The cuvettes 14 are placed in the stations 10 and 12 and maintained at a desired constant temperature, for example 15°C by means of the Peltier heat pumps 23.

The apparatus is then activated and the support body 26, with the mirror 28, switches between its two operative positions at regular intervals. These intervals may be of any practicable duration, but for most purposes they will be intervals in the range 0.1 to 10 seconds, and usually towards the upper part (ie 5 to 10 seconds) of this range. Thus, the light detector 6 receives, through the window W, light alternately from each of the cuvettes 14 in stations 10 and 12.

Since the organisms and their carrier solutions in the cuvettes 14 are substantially identical, the signals received (ie the intensity of light emitted by the light detector 6) should be approximately the same in both operative positions of the mirror 28.

When the signals from the bioluminescent organisms have stabilised, for example after approximately 5 to 7 minutes, the test sample prepared as described above is introduced into one of the cuvettes 14, for example that at the sample station 10, and the control sample is introduced to the other cuvette 14, for example that at the sample station 12. The presence of toxins in the test sample will inhibit the bioluminescence of the organism, and the reduced light output will be detected

by the light detector 6 when the mirror 28 is in the operative position.

Although the control sample contains no toxin, the increased dilution of the organism in the respective cuvette 14 and the effect of the chemicals in the control sample may also cause a reduction in bioluminescence. However, depending on the concentration and toxicity of the toxin in the test sample, the inhibition of bioluminescence will be different as between the test and control samples.

The apparatus is preferably linked to a computer which controls the operation of the apparatus, for example the movement of the mirror 28, and gathers data from the light detector 6 and processes that data to provide a useful output. By appropriate calibration, the computer may be programmed to output a reading representing the concentration of the toxin in the original soil sample.
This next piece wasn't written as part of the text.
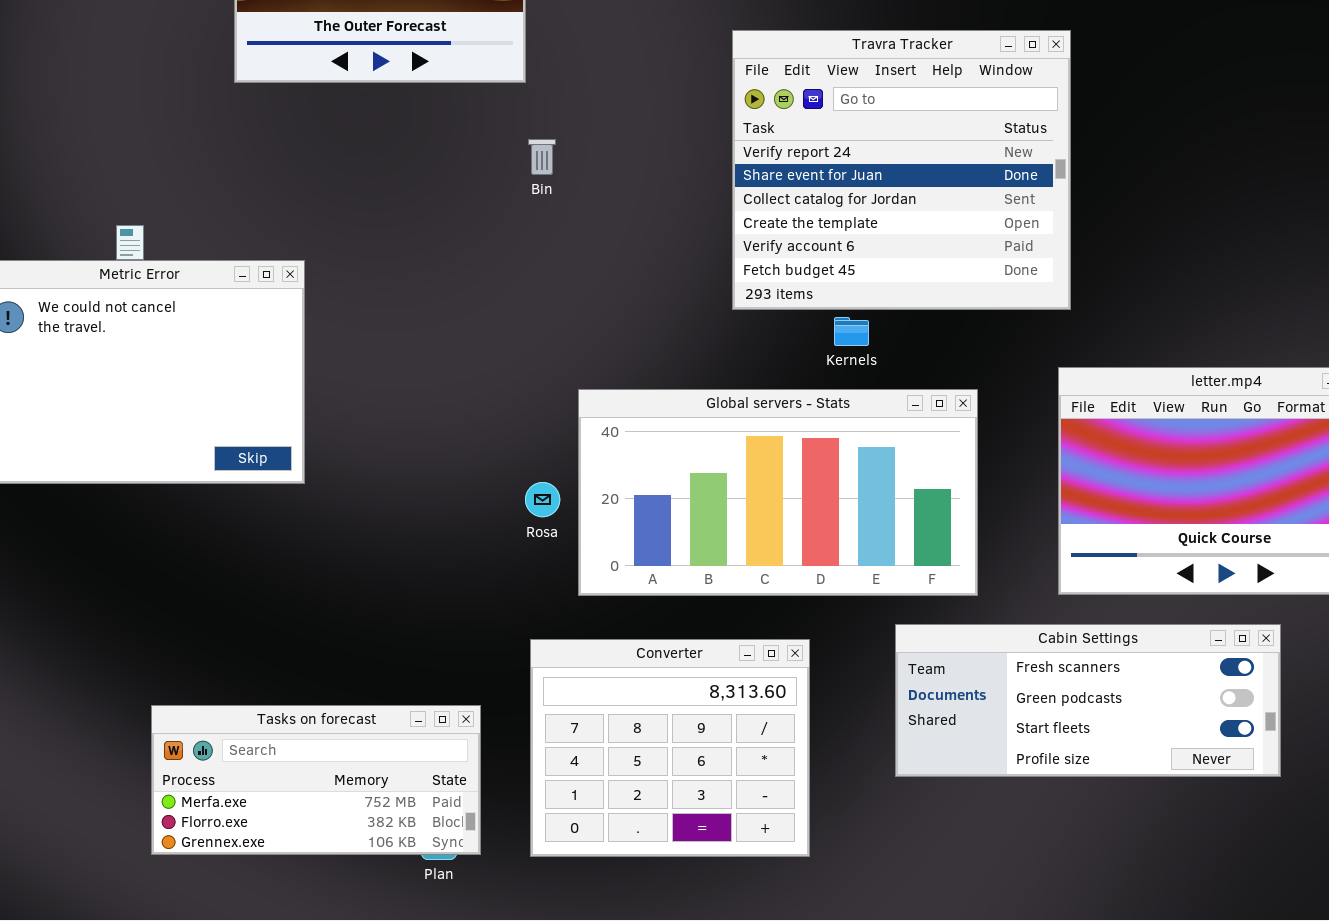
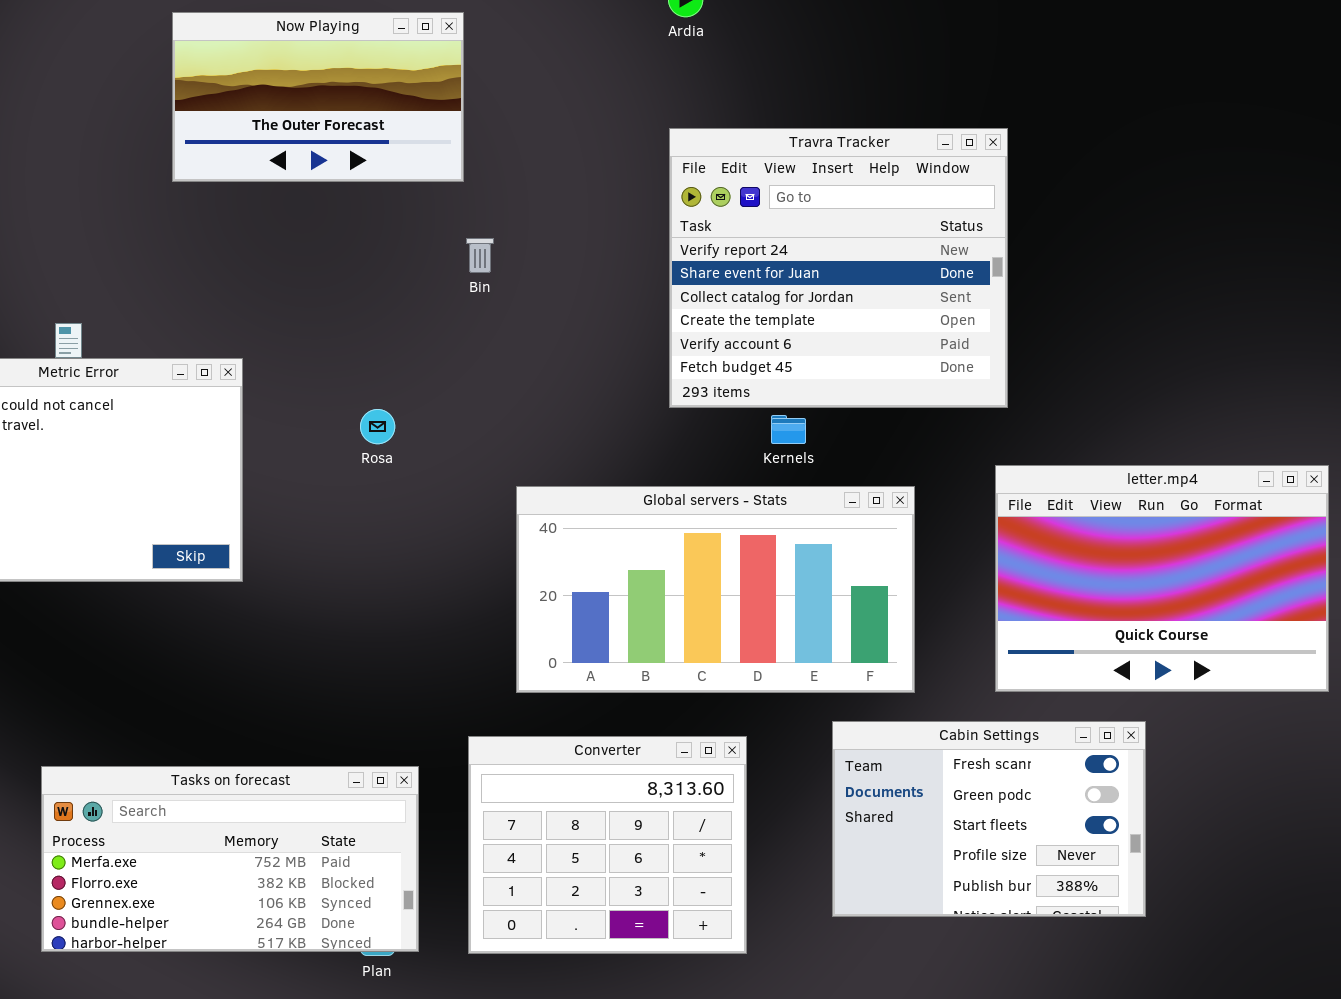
Rosa: [525,482,560,517] -> [360,409,395,444], moved
Cabin Settings: [895,624,1281,777] -> [832,721,1146,917], resized
Tasks on forecast: [151,705,481,855] -> [41,766,419,952], resized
If turbidity is detected in the samples, by means of the circuitry including the LEDs 36, appropriate steps are taken to compensate for the reduced light emission resulting from the turbidity.

The apparatus may include a GPS (Global Positioning System) module to enable the location of the apparatus, and consequently of the soil sample under analysis, to be automatically recorded. A GSM module (Global System for Mobile Communication) may also be included in the apparatus to enable remote downloading of data.

It will be appreciated that, since both the test sample and the control sample are prepared at substantially the same time and are analysed together by means of the movement of the mirror 28 between its operative positions, a single analysis sequence can, in a relatively short time'provide a useful output in a relatively simple manner. The apparatus is compact, compared with laboratory apparatus provided with automated conveying, dispensing and purging means, and can also be constructed in a relatively robust manner.

The apparatus as disclosed is thus suitable. for rapid analysis of soil and other samples in the field.

Although the present invention has been described with reference to bioluminescent organisms, it will be appreciated that the principles underlying the present invention can be applied to analysis techniques which rely on other forms of light generation, such as biofluorescence or chemical light generation.